Mais de 80 enfermeiros do Hospital de Penafiel pediram escusa de responsabilidade alegando incapacidade de prestar cuidados de saúde com a devida qualidade e segurança, uma situação que a Ordem dos Enfermeiros do Norte teme que se multiplique.
As escusas de responsabilidade, datadas de 22 e 24 de junho, a que a lusa teve acesso, foram apresentadas por 63 enfermeiros do Serviço de Urgência e 20 do Serviço de Medicina do Hospital de Penafiel, no distrito do Porto, que pertence ao Centro Hospitalar do Tâmega e Sousa (CHTS).
Alertando que "a nível nacional" esta situação repete-se "infelizmente aos milhares", o presidente do Conselho Regional do Norte da Ordem dos Enfermeiros, João Paulo Carvalho alertou que este hospital "não tem capacidade de resposta para a população que serve".
"Esta situação tornou-se visível com a pandemia, mas era algo que já vinha de trás. É um hospital que tem doentes internados em corredores. Não há dignidade e possibilidade de descanso para alguém que está numa maca num local de passagem e tem luzes permanentemente ligadas", disse o responsável.
À Lusa, João Paulo Carvalho descreveu "serviços sempre cheios" e "uma urgência sempre muito pressionada".
"É perfeitamente normal ter 30/40 doentes internados no Serviço de Urgência. Têm de suspender cirurgias programadas para poder internar doentes. Têm 100 a 200 doentes em camas alugadas ao setor privado ou social. Gastam milhares de euros com isto", descreveu.
Sobre as escusas de responsabilidade, João Paulo Carvalho não se mostrou surpreendido porque, disse, "as equipas de enfermagem [do Hospital de Penafiel] têm défices no rácio por turno".
"Por isso estes colegas pedem escusa de responsabilidade. Provavelmente seguir-se-ão outros. O que eles vêm dizer com escusa de responsabilidade é que são incapazes de garantir os cuidados de forma atempada e segura a todos os doentes. Eles têm de fazer opções. Têm de dizer agora só consigo tratar este e deixar os outros para trás", referiu.
Ordem pede a autarcas que ajudem a encontrar soluções
O responsável pela Ordem dos Enfermeiros do Norte, João Paulo Carvalho aproveitou para lembrar que "muitos hospitais a Norte têm conselhos de administração em gestão corrente" e deixou um repto aos autarcas dos concelhos que referenciam para o CHTS.
"As autarquias têm de assumir o problema que está a acontecer no Hospital de Penafiel. Têm de criar um grupo de trabalho ou um grupo de pressão. O poder local tem de ter uma palavra a dizer junto da tutela. Têm de existir soluções para acabarem os doentes amontoados e os profissionais de saúde exaustos", concluiu.

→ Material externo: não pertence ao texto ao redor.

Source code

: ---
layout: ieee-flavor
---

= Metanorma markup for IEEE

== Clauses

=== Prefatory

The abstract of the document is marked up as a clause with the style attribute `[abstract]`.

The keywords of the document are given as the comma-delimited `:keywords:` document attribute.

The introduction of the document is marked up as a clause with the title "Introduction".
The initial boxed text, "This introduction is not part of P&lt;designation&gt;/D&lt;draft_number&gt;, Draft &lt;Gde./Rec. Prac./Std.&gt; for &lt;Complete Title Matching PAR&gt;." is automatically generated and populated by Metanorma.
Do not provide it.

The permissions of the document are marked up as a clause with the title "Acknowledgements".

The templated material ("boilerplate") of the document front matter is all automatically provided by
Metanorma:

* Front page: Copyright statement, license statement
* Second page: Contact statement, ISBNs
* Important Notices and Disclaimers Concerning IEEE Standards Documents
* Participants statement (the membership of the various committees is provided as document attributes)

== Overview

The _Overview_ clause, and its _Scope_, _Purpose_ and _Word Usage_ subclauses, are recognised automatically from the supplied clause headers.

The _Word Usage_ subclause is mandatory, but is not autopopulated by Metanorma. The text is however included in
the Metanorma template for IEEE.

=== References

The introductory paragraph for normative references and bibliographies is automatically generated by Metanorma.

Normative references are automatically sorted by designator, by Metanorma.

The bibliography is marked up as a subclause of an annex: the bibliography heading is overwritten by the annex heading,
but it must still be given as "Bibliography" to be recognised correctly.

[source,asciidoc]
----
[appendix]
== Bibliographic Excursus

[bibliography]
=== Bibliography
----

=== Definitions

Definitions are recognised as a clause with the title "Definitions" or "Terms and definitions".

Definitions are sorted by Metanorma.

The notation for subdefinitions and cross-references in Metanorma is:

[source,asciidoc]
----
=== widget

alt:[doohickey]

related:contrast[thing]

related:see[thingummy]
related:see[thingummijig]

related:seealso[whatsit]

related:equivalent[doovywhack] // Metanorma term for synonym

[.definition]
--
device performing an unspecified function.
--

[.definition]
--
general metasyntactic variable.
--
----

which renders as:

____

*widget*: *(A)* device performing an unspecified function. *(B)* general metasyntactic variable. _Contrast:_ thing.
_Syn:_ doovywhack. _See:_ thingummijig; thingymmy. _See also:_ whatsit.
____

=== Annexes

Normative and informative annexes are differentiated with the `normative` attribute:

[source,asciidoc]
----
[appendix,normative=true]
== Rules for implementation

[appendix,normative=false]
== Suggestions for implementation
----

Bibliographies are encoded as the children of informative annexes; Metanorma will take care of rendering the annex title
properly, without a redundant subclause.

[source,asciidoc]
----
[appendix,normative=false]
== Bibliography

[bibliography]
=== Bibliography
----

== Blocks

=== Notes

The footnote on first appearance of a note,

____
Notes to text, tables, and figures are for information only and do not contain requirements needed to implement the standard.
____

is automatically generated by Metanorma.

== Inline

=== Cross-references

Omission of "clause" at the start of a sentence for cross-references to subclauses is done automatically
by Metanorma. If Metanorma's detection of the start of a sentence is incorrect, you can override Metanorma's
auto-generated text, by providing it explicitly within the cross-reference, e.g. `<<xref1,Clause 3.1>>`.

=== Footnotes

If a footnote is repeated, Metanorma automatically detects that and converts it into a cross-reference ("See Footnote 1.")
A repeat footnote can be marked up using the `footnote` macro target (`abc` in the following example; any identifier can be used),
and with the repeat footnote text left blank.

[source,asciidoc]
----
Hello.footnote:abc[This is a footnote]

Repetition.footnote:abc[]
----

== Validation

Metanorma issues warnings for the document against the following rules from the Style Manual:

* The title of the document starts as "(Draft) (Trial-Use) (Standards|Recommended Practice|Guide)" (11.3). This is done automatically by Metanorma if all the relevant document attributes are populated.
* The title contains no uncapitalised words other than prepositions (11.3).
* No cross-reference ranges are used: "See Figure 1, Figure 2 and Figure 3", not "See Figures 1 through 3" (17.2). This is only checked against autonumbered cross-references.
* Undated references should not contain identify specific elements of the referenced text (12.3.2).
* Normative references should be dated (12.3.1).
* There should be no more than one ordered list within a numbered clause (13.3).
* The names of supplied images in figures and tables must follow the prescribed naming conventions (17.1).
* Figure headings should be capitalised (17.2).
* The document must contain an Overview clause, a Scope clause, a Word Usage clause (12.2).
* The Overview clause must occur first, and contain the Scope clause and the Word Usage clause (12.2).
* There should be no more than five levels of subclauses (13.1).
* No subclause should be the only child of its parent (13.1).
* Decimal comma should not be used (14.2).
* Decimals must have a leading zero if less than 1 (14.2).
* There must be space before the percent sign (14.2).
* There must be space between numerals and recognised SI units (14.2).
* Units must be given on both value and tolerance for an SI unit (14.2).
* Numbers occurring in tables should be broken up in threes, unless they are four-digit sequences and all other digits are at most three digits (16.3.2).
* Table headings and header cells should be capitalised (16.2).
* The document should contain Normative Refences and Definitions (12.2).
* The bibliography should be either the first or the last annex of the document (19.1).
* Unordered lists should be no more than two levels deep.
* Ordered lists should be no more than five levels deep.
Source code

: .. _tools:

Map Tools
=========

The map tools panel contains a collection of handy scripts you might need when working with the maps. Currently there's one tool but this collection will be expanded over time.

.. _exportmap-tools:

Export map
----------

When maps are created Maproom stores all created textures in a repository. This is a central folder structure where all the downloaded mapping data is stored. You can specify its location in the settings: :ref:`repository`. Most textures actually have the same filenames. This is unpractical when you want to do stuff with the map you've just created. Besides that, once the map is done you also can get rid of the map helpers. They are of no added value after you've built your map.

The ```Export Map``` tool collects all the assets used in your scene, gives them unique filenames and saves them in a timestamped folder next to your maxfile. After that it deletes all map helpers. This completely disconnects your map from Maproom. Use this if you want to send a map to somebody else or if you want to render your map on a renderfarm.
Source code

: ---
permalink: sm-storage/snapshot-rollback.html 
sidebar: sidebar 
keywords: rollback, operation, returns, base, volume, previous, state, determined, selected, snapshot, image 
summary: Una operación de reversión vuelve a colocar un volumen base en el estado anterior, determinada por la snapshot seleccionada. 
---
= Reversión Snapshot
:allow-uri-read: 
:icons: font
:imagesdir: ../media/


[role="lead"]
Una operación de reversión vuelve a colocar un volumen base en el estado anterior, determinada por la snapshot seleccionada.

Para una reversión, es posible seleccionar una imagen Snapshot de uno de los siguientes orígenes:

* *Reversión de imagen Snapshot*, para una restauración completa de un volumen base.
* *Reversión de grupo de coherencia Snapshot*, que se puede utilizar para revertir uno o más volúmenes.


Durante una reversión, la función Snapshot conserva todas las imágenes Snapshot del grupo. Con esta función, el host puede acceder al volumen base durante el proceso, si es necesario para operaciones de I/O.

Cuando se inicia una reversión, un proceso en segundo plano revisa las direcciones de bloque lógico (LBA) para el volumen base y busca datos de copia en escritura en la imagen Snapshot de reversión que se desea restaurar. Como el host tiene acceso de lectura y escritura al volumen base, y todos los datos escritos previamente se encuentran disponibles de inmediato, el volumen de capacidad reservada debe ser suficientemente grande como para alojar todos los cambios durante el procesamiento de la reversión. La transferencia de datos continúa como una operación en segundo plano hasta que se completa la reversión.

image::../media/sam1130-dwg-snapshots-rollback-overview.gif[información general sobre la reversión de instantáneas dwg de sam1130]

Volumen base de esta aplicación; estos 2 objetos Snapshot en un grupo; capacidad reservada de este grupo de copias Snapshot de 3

A agência Lusa contactou a administração do CHTS que, via "email", referiu que este é um dos maiores hospitais do país, em termos da população que serve e da área geográfica de referência".
São cerca de 500 mil pessoas, ou seja 5% da população portuguesa, distribuída por 12 concelhos em quatro distritos.
A administração admitiu que este hospital "sofre de uma permanente pressão e em que a alocação de recursos escassos é um problema recorrente" e garantiu que "tem vindo a ser feito um enorme esforço de atratividade do CHTS nos últimos anos, ao ponto de, ainda recentemente, ter sido um dos hospitais que maior número de jovens médicos conseguiu fixar no recente concurso (cerca de 40)".
A administração do CHTS acrescentou que "recentemente" foi "forçada a cessar contratos a termo de seis meses com enfermeiros e assistentes operacionais que tinham sido realizados no outono, com a perspetiva de que a afluência reduziria no verão, o que não veio a acontecer".
Centro hospitalar admite pressão e problemas recorrentes
A administração do Centro Hospitalar Tâmega e Sousa admite que há pressão nos serviços e reconhece que o problema de recursos humanos é recorrente, com muitas dificuldades na contratação e incapacidade de prestar cuidados de saúde com a devida qualidade e segurança.
Em resposta enviada à Renascença, o conselho de administração assinala a recente fixação de cerca de 40 jovens médicos, mas lembra, contudo, que foi forçado a cessar contratos a termo de seis meses com enfermeiros e assistentes operacionais.
Esses contratos tinham sido realizados no Outono, apenas por seis meses com a perspetiva de que a afluência reduziria no Verão, o que não veio a acontecer.